* **WHAT YOU ARE ASKED TO DO**
The output should match, line for line, the records from the line containing "自分の性格や強みをしっかりと把握しておくこ" through the line containing "Infrastruktur-News", with every picture left out.

* **SOURCE DATA**

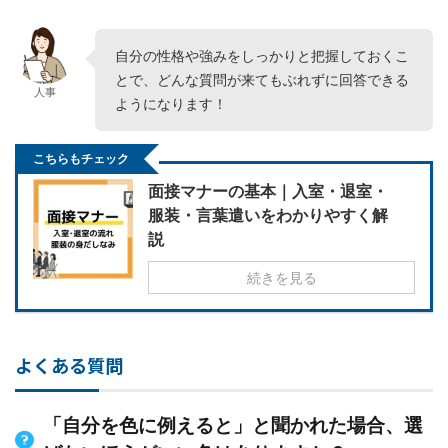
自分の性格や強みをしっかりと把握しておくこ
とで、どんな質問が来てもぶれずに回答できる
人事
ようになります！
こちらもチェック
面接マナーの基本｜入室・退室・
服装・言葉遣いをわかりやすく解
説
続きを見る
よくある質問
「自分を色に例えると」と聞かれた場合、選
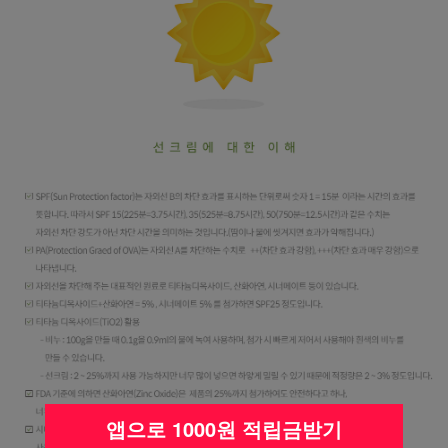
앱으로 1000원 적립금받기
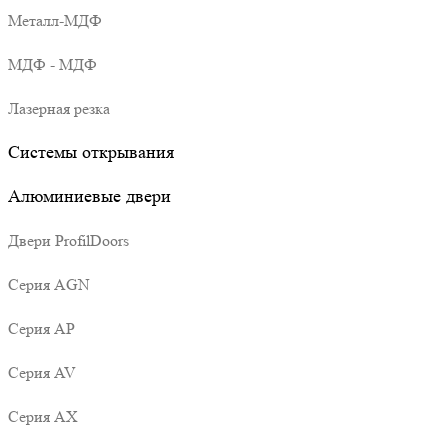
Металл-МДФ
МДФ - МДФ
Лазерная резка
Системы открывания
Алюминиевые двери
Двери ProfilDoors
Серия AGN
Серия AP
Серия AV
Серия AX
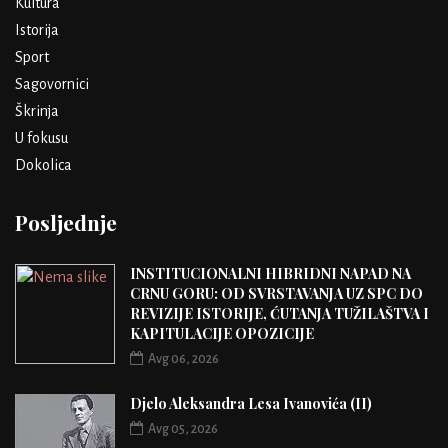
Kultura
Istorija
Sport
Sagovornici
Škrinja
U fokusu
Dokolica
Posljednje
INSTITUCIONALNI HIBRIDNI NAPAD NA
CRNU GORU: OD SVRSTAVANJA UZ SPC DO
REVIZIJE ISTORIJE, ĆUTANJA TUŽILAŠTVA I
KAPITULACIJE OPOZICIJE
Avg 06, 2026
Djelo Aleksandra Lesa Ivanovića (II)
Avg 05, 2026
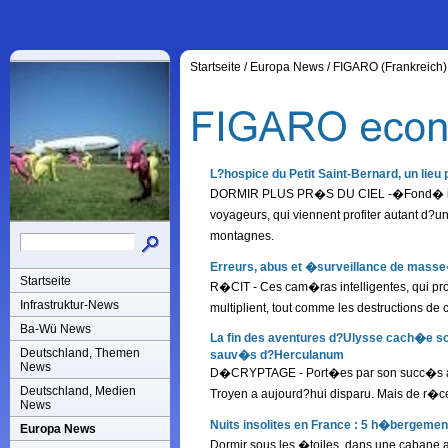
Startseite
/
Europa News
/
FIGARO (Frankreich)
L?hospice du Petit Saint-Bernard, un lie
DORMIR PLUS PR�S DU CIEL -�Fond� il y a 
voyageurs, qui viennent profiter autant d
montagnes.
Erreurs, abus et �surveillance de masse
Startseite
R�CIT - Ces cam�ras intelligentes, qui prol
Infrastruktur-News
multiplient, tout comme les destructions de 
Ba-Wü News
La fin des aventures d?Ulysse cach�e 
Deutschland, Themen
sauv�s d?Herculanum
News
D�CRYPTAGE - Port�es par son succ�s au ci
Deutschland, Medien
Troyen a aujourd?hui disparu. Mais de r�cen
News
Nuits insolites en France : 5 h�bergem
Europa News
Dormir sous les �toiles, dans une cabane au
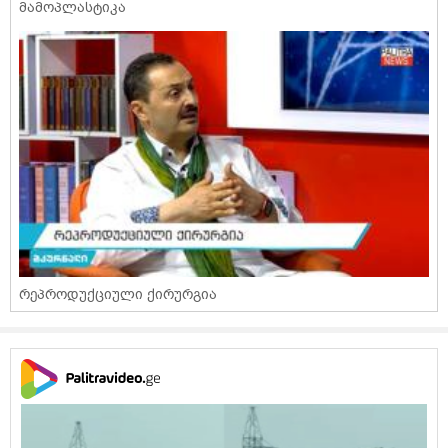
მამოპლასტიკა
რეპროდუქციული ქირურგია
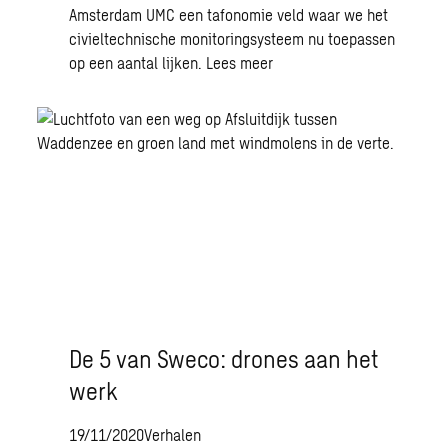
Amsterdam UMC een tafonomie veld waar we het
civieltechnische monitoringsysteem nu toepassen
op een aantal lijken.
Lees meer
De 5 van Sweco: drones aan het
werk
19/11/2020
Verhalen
* * *
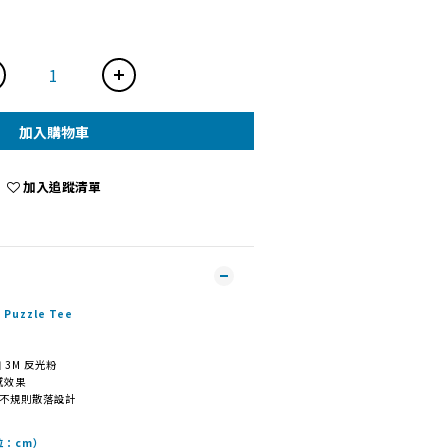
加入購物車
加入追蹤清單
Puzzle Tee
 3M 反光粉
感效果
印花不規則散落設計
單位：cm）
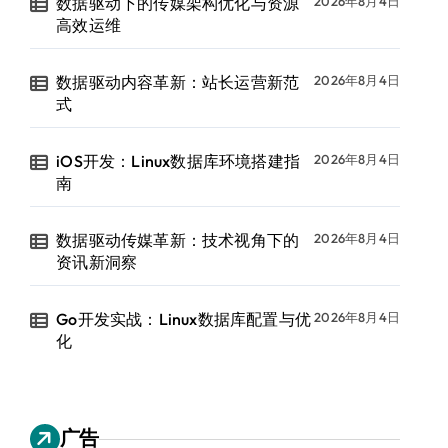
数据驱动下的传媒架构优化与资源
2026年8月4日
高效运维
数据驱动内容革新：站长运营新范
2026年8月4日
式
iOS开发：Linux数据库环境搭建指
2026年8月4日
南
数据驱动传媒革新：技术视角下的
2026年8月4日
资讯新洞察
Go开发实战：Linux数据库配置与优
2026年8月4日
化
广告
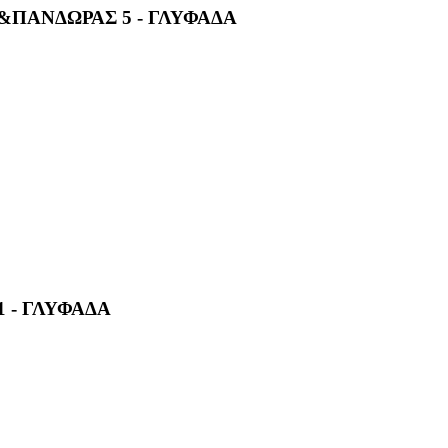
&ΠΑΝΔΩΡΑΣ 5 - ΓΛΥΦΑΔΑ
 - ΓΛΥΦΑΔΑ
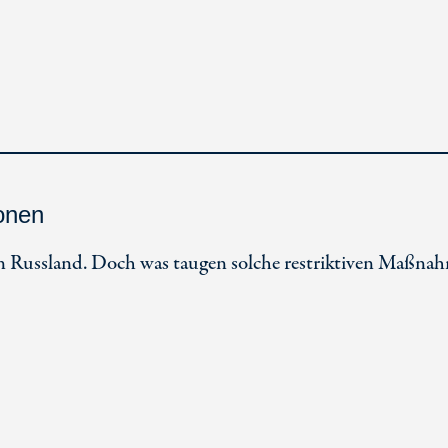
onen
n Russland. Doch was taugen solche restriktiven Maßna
==
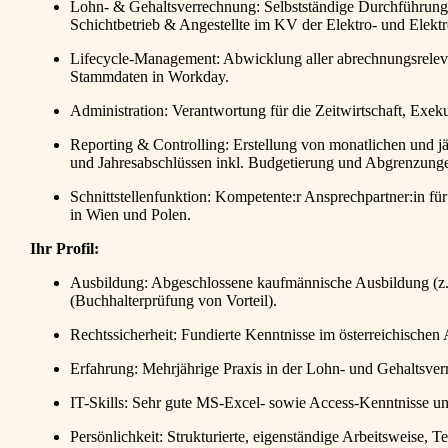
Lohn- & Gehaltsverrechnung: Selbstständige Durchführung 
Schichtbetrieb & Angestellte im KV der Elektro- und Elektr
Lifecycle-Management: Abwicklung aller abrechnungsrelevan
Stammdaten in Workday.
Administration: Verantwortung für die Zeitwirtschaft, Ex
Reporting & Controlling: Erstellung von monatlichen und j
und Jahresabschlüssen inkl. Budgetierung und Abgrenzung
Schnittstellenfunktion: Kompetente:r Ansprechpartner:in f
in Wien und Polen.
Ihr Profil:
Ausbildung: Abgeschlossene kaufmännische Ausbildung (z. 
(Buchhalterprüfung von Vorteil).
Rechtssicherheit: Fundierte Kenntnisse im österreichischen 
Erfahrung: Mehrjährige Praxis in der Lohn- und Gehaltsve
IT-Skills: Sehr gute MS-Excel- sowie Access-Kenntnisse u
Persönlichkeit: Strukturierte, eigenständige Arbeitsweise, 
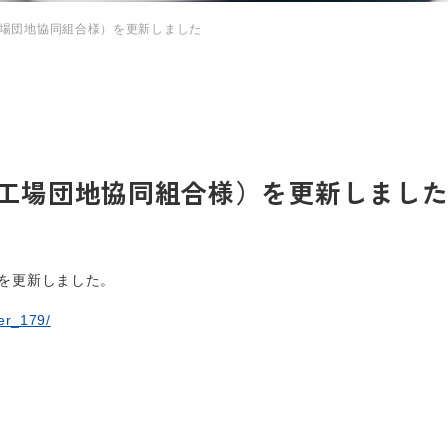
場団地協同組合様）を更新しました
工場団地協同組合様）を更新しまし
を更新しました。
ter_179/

* **EXERCISE ANSWER**
自分の性格や強みをしっかりと把握しておくこ
とで、どんな質問が来てもぶれずに回答できる
人事
ようになります！
こちらもチェック
面接マナーの基本｜入室・退室・
服装・言葉遣いをわかりやすく解
説
続きを見る
よくある質問
「自分を色に例えると」と聞かれた場合、選
앱으로 1000원 적립금받기
Металл-МДФ
МДФ - МДФ
Лазерная резка
Системы открывания
Алюминиевые двери
Двери ProfilDoors
Серия AGN
Серия AP
Серия AV
Серия AX
Kultura
Istorija
Sport
Sagovornici
Škrinja
U fokusu
Dokolica
Posljednje
INSTITUCIONALNI HIBRIDNI NAPAD NA
CRNU GORU: OD SVRSTAVANJA UZ SPC DO
REVIZIJE ISTORIJE, ĆUTANJA TUŽILAŠTVA I
KAPITULACIJE OPOZICIJE
Avg 06, 2026
Djelo Aleksandra Lesa Ivanovića (II)
Avg 05, 2026
Startseite
/
Europa News
/
FIGARO (Frankreich)
L?hospice du Petit Saint-Bernard, un lie
DORMIR PLUS PR�S DU CIEL -�Fond� il y a 
voyageurs, qui viennent profiter autant d
montagnes.
Erreurs, abus et �surveillance de masse
Startseite
R�CIT - Ces cam�ras intelligentes, qui prol
Infrastruktur-News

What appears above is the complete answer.